Josef Von Sternberg’s production of Morocco in 1930 with Marlene Dietrich and a very young Gary Cooper who is serving in the French Foreign Legion. The film opens with a legionnaire column marching into Mogador . The column stops in the souk and waits as the call to prayer rings out and the people pray, the scenes are very well observed. The shots of life as a legionnaire give an idea of what the period under the French Protectorate was like. This is the film where the young Marelene Dietrich caused a sensation by singing in the local nightclub in top hat and tails and kissing a woman who gave her a white rose after her performance. Both the heroine and hero have a troubled past and a are trying to found a new life in Morocco. It again explores the theme of Morocco as a land of eastern mystery where the characters can find themselves. In the end she follows the legionnaire column into the desert to be with her true love despite the wealth and security offered by another suitor.

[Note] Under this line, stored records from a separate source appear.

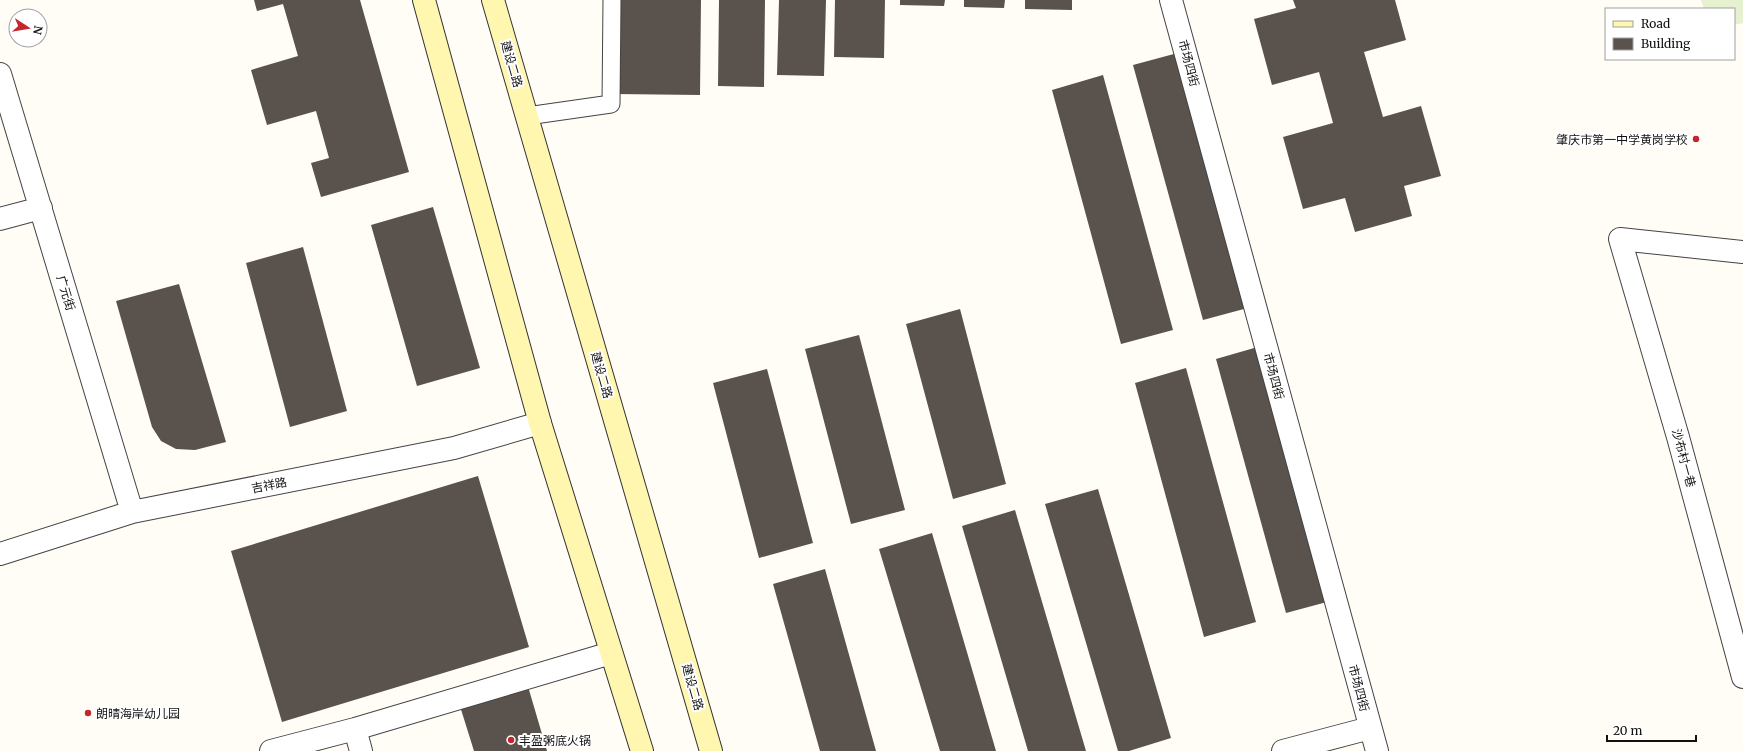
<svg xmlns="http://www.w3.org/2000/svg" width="1743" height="751" viewBox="0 0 1743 751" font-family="Merriweather,'Noto Sans SC',serif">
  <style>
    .pitch { fill: #e6f2cf }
    .building { fill: #5a524d }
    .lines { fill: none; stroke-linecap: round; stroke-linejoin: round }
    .lane-casing { stroke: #444; stroke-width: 19 }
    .street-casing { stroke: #444; stroke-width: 24 }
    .secondary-casing { stroke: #333; stroke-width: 24 }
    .lane { stroke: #fff; stroke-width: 17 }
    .street { stroke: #fff; stroke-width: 22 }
    .secondary { stroke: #fff6b0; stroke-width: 22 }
    .poi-dot { fill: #c4262e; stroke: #fff; stroke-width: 1.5 }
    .labels { text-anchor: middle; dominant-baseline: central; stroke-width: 4; stroke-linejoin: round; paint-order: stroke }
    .street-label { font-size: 12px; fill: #111; stroke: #fff }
    .poi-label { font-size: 12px; fill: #111; stroke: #fff; text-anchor: start }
  </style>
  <rect width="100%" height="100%" fill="#fffdf5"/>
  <path class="pitch" d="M1701,0H1743V23L1734,25V9H1704Z"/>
  <path class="building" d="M254,0H360L409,172L321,197L311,163L329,158L316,111L267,125L251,70L298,56L283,4L257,11Z
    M615,0H701L700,95L614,94Z
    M719,0H765L764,87L718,86Z
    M779,0H826L824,76L777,75Z
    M835,0H885L884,58L834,57Z
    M900,0H945L944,6L900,5Z
    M964,0H1005L1004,8L964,7Z
    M1025,0H1072V10L1025,9Z
    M1293,0H1395L1406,40L1364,52L1383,117L1421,106L1441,176L1404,186L1412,216L1355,232L1345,198L1303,209L1283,137L1333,123L1319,72L1272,85L1254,19L1296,8Z
    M1185,51L1255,306L1203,320L1133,65Z
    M1103,75L1173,330L1121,344L1052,90Z
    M433,207L480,368L417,386L371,225Z
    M303,247L347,411L290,427L246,263Z
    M179,284L226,442L195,450L176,449L161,441L152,427L116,301Z
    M960,309L1006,484L953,499L906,324Z
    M859,335L905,510L851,524L805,349Z
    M1268,344L1338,599L1286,613L1216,359Z
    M1186,368L1256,622L1204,637L1135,383Z
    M767,369L813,543L759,558L713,383Z
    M478,476L529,647L282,722L231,551Z
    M1098,489L1171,738L1129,751H1118L1045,504Z
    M1015,510L1086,751H1028L962,526Z
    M932,533L996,751H940L879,549Z
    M825,569L876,751H820L773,584Z
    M527,683L547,751H474L459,703Z"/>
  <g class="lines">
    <g class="lane-casing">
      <path id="lane" d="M527,116L611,104L612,0"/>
    </g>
    <g class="street-casing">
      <path id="street" d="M1171,0L1377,751
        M0,74L132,512
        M0,219L41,208
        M1743,252L1620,239L1678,437L1743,677
        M0,554L132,512L454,448L540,423
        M355,729L361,751
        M271,751L355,729L611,653
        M1283,751L1370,728"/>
    </g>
    <g class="secondary-casing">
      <path id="secondary" d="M424,0L540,423L642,751
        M493,0L711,751"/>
    </g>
    <use href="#lane" class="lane"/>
    <use href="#street" class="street"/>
    <use href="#secondary" class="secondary"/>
  </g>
  <g class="poi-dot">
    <circle cx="1696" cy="139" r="4"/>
    <circle cx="88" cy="713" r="4"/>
    <circle cx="511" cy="740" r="4"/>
  </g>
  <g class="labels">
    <g class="street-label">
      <text transform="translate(1189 63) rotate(75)">市场四街</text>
      <text transform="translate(512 64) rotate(74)">建设二路</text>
      <text transform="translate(66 293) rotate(73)">广元街</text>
      <text transform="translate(602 375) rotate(74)">建设二路</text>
      <text transform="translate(1274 376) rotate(75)">市场四街</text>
      <text transform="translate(1684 458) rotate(75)">沙布村一巷</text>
      <text transform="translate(269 485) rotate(-11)">吉祥路</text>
      <text transform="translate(693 687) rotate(74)">建设二路</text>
      <text transform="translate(1359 688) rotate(75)">市场四街</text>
    </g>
    <g class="poi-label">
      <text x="1688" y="139" text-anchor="end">肇庆市第一中学黄岗学校</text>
      <text x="96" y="713">朗晴海岸幼儿园</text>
      <text x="519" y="740">丰盈粥底火锅</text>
    </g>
  </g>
  <rect x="1605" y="8" width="130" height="52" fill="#ffffff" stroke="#a0a0a0"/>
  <rect x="1613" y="21" width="20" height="6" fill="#fff6b0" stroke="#a0a0a0"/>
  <text x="1641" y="28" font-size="12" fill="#111111">Road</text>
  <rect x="1613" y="38" width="20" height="12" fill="#5a524d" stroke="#a0a0a0"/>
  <text x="1641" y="48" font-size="12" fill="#111111">Building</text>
  <g transform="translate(28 28) rotate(102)"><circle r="19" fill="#ffffff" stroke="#a0a0a0"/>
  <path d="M0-3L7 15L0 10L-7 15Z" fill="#c4262e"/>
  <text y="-6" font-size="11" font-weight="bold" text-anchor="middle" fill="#111111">N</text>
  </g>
  <path d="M1607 735v6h89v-6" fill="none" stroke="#111111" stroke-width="2"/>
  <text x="1613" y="735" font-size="12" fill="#111111" stroke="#ffffff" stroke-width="3" paint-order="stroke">20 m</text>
</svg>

The film Hideous Kinky came out in 1998 starring Kate Winslet and Said Taghamoui. In 1972 Jane’s two daughters Bea and Lucy move to Marrakech to escape the boring routines of London. The film captures the hippy period in Morocco. Both Kate Winslet ‘s character and her two daughter’s also go through a voyage of discovery aided by Said Taghamouti’s character who helps them to return to London.
The American novelist Paul Bowles narrates Bernado Bertolucci’s version of his great novel The Sheltering Sky starring Debra Winger and John Malkovich and Campbell Scott. As often happens the novelist did not like the film, the novel was perhaps too stark for a Hollywood extravaganza. There are great desert scenes and Paul Bowles appears in a cameo part as well as narrating the film. He spent 52 years living in Tangier writing and thinking about Morocco during his own personal journey of discovery. He was the best known American expatriate in Morocco of the period and introduced many writers of the period to the country.
If you search on Youtube you will find films of old Morocco in 1920,1930,and 1950’s and vivid street scenes and it is thrilling to see places as they were then and are now in modern Morocco. You can also find historic pictures of Mohammed V, Churchill and De Gaulle reviewing French troops in Marrakech during World War II as well as the historic Casablanca conference with President Roosevelt.
Morocco is a very photogenic country because of its string scenery and great films such as David Lean’s Lawrence of Arabia, Orson Welles’s Othello shot in Essaouira, Martin Scorsese’s, Kundun and also the Temptation of Christ. Many international films continue to be made in Morocco and Morocco has its own burgeoning film industry and film stars.